START TEXT PROVIDED

SGLang¶
This example shows how to deploy DeepSeek-R1-Distill-Llama 8B and 70B using SGLang and dstack
.
Prerequisites
Once dstack
is installed, go ahead clone the repo, and run dstack init
.
$ git clone https://github.com/dstackai/dstack
$ cd dstack
$ dstack init
Deployment¶
Here's an example of a service that deploys DeepSeek-R1-Distill-Llama 8B and 70B using SgLang.
type: service
name: deepseek-r1-amd
image: lmsysorg/sglang:v0.4.1.post4-rocm620
env:
- MODEL_ID=deepseek-ai/DeepSeek-R1-Distill-Llama-70B
commands:
- python3 -m sglang.launch_server
--model-path $MODEL_ID
--port 8000
--trust-remote-code
port: 8000
model: deepseek-ai/DeepSeek-R1-Distill-Llama-70B
resources:
gpu: MI300x
disk: 300GB
type: service
name: deepseek-r1-nvidia
image: lmsysorg/sglang:latest
env:
- MODEL_ID=deepseek-ai/DeepSeek-R1-Distill-Llama-8B
commands:
- python3 -m sglang.launch_server
--model-path $MODEL_ID
--port 8000
--trust-remote-code
port: 8000
model: deepseek-ai/DeepSeek-R1-Distill-Llama-8B
resources:
gpu: 24GB
Applying the configuration¶
To run a configuration, use the dstack apply
command.
$ dstack apply -f examples/llms/deepseek/sglang/amd/.dstack.yml
# BACKEND REGION RESOURCES SPOT PRICE
1 runpod EU-RO-1 24xCPU, 283GB, 1xMI300X (192GB) no $2.49
Submit the run deepseek-r1-amd? [y/n]: y
Provisioning...

END TEXT PROVIDED
START PROVIDED RECORDS

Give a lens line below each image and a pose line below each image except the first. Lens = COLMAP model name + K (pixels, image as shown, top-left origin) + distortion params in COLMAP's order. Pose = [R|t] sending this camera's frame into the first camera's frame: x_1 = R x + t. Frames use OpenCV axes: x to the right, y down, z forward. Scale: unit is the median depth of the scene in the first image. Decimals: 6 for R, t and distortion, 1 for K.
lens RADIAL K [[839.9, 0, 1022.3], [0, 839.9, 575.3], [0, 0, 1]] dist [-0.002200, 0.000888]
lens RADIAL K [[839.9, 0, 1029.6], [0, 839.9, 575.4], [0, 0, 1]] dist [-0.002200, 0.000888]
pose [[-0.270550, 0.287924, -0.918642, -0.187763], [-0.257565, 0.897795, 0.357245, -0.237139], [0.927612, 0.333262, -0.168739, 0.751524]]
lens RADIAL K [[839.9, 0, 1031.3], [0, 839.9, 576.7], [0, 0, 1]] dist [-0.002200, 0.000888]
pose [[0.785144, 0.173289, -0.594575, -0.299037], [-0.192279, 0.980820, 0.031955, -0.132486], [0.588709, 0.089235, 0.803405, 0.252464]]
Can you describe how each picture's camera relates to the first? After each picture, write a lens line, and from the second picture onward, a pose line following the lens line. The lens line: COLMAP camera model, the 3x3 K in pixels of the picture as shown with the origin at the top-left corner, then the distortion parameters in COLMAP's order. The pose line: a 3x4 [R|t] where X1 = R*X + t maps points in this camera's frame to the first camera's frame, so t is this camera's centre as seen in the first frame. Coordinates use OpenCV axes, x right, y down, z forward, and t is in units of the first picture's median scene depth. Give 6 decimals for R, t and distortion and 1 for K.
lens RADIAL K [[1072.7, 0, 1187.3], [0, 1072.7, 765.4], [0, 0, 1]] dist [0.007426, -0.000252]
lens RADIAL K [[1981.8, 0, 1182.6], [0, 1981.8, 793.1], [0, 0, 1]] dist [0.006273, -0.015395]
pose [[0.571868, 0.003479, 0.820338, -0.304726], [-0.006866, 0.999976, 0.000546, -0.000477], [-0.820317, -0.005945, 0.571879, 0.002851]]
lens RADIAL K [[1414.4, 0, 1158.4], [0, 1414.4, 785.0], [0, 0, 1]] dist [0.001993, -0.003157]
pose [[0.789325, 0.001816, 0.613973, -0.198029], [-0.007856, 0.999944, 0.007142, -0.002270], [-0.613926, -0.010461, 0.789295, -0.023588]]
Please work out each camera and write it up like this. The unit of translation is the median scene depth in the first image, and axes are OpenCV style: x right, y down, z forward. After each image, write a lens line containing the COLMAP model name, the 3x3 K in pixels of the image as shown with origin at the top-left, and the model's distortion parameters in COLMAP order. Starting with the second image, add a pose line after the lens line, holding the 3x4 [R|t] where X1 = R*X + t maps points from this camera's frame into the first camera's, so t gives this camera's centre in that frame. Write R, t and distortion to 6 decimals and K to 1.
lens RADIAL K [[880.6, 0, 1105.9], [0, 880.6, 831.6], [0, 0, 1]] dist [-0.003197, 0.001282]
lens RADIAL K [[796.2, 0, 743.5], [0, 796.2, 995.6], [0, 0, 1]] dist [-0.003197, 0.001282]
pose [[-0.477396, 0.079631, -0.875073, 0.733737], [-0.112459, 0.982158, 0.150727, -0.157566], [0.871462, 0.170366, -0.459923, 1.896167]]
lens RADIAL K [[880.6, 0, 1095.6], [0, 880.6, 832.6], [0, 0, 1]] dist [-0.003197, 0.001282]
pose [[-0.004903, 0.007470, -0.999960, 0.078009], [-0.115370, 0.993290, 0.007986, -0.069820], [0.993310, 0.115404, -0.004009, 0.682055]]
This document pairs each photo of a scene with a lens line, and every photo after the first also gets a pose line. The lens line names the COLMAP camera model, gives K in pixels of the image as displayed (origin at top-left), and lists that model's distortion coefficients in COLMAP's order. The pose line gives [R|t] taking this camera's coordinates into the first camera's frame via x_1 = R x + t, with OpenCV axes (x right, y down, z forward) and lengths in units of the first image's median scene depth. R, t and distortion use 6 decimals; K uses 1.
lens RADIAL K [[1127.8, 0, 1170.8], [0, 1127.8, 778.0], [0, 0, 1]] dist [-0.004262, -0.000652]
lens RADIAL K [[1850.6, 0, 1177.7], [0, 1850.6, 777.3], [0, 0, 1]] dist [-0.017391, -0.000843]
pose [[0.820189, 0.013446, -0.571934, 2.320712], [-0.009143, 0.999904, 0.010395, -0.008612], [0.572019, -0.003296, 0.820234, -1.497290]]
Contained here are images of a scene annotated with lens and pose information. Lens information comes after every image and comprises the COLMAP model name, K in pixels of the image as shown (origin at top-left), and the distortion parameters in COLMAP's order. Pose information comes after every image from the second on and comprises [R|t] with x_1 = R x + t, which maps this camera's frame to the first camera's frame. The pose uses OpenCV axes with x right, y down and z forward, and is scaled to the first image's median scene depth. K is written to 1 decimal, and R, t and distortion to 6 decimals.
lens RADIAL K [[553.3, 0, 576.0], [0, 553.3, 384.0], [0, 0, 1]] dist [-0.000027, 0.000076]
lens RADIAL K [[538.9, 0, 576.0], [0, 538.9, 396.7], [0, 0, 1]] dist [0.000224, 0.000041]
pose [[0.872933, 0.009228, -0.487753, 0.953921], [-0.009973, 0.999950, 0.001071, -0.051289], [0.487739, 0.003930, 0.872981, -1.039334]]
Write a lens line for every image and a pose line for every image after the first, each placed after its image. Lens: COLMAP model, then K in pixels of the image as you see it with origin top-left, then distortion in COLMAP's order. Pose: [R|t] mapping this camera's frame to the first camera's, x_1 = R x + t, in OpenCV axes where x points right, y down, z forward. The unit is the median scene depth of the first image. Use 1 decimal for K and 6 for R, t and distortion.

END PROVIDED RECORDS

TASK TO COMPLETE: In the SGLang deployment page, which GPU does the deepseek-r1-amd service request? Please answer in a few words.

ANSWER TO THIS EXERCISE: MI300x